--- Entries provided ---
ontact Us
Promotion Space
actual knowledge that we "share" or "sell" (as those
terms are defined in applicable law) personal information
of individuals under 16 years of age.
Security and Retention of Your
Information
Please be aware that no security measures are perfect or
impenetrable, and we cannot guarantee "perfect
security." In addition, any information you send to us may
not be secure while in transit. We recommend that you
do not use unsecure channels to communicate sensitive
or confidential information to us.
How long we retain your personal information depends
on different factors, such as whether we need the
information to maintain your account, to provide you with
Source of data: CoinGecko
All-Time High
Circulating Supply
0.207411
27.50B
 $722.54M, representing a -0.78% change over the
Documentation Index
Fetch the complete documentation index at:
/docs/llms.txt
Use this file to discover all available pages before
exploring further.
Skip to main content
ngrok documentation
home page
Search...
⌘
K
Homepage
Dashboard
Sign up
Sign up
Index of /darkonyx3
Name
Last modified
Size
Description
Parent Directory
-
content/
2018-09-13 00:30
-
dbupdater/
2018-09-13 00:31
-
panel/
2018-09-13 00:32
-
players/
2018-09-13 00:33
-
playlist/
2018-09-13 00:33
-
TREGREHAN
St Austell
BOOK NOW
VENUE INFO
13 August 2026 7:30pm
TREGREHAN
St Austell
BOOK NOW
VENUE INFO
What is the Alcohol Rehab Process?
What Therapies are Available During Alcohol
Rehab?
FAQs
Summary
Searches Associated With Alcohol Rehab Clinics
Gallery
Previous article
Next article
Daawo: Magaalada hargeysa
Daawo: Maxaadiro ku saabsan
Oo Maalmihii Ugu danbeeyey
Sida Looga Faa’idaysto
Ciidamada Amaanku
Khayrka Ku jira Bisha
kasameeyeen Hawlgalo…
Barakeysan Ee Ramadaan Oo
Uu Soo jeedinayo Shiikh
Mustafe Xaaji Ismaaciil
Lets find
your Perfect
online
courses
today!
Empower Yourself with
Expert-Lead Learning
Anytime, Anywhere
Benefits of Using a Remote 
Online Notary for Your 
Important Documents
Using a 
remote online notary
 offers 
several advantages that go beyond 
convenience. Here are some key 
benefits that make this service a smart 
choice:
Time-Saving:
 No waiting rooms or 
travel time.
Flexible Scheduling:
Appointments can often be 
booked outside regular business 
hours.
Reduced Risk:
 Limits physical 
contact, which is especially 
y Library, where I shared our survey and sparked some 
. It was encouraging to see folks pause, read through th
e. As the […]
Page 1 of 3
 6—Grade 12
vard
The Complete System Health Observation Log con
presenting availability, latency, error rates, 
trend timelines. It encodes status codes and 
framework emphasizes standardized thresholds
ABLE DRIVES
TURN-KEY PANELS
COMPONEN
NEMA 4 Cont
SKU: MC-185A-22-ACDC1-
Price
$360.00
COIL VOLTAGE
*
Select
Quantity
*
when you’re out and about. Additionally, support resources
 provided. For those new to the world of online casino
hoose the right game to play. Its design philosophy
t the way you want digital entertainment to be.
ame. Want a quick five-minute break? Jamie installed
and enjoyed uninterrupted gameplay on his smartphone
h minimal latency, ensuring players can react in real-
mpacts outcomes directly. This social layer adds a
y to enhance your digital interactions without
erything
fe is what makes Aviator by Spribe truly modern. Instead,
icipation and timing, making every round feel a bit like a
---
Write out the records once more, precisely as they stand.

▶ **Response below**
ontact Us
Promotion Space
actual knowledge that we "share" or "sell" (as those
terms are defined in applicable law) personal information
of individuals under 16 years of age.
Security and Retention of Your
Information
Please be aware that no security measures are perfect or
impenetrable, and we cannot guarantee "perfect
security." In addition, any information you send to us may
not be secure while in transit. We recommend that you
do not use unsecure channels to communicate sensitive
or confidential information to us.
How long we retain your personal information depends
on different factors, such as whether we need the
information to maintain your account, to provide you with
Source of data: CoinGecko
All-Time High
Circulating Supply
0.207411
27.50B
 $722.54M, representing a -0.78% change over the
Documentation Index
Fetch the complete documentation index at:
/docs/llms.txt
Use this file to discover all available pages before
exploring further.
Skip to main content
ngrok documentation
home page
Search...
⌘
K
Homepage
Dashboard
Sign up
Sign up
Index of /darkonyx3
Name
Last modified
Size
Description
Parent Directory
-
content/
2018-09-13 00:30
-
dbupdater/
2018-09-13 00:31
-
panel/
2018-09-13 00:32
-
players/
2018-09-13 00:33
-
playlist/
2018-09-13 00:33
-
TREGREHAN
St Austell
BOOK NOW
VENUE INFO
13 August 2026 7:30pm
TREGREHAN
St Austell
BOOK NOW
VENUE INFO
What is the Alcohol Rehab Process?
What Therapies are Available During Alcohol
Rehab?
FAQs
Summary
Searches Associated With Alcohol Rehab Clinics
Gallery
Previous article
Next article
Daawo: Magaalada hargeysa
Daawo: Maxaadiro ku saabsan
Oo Maalmihii Ugu danbeeyey
Sida Looga Faa’idaysto
Ciidamada Amaanku
Khayrka Ku jira Bisha
kasameeyeen Hawlgalo…
Barakeysan Ee Ramadaan Oo
Uu Soo jeedinayo Shiikh
Mustafe Xaaji Ismaaciil
Lets find
your Perfect
online
courses
today!
Empower Yourself with
Expert-Lead Learning
Anytime, Anywhere
Benefits of Using a Remote 
Online Notary for Your 
Important Documents
Using a 
remote online notary
 offers 
several advantages that go beyond 
convenience. Here are some key 
benefits that make this service a smart 
choice:
Time-Saving:
 No waiting rooms or 
travel time.
Flexible Scheduling:
Appointments can often be 
booked outside regular business 
hours.
Reduced Risk:
 Limits physical 
contact, which is especially 
y Library, where I shared our survey and sparked some 
. It was encouraging to see folks pause, read through th
e. As the […]
Page 1 of 3
 6—Grade 12
vard
The Complete System Health Observation Log con
presenting availability, latency, error rates, 
trend timelines. It encodes status codes and 
framework emphasizes standardized thresholds
ABLE DRIVES
TURN-KEY PANELS
COMPONEN
NEMA 4 Cont
SKU: MC-185A-22-ACDC1-
Price
$360.00
COIL VOLTAGE
*
Select
Quantity
*
when you’re out and about. Additionally, support resources
 provided. For those new to the world of online casino
hoose the right game to play. Its design philosophy
t the way you want digital entertainment to be.
ame. Want a quick five-minute break? Jamie installed
and enjoyed uninterrupted gameplay on his smartphone
h minimal latency, ensuring players can react in real-
mpacts outcomes directly. This social layer adds a
y to enhance your digital interactions without
erything
fe is what makes Aviator by Spribe truly modern. Instead,
icipation and timing, making every round feel a bit like a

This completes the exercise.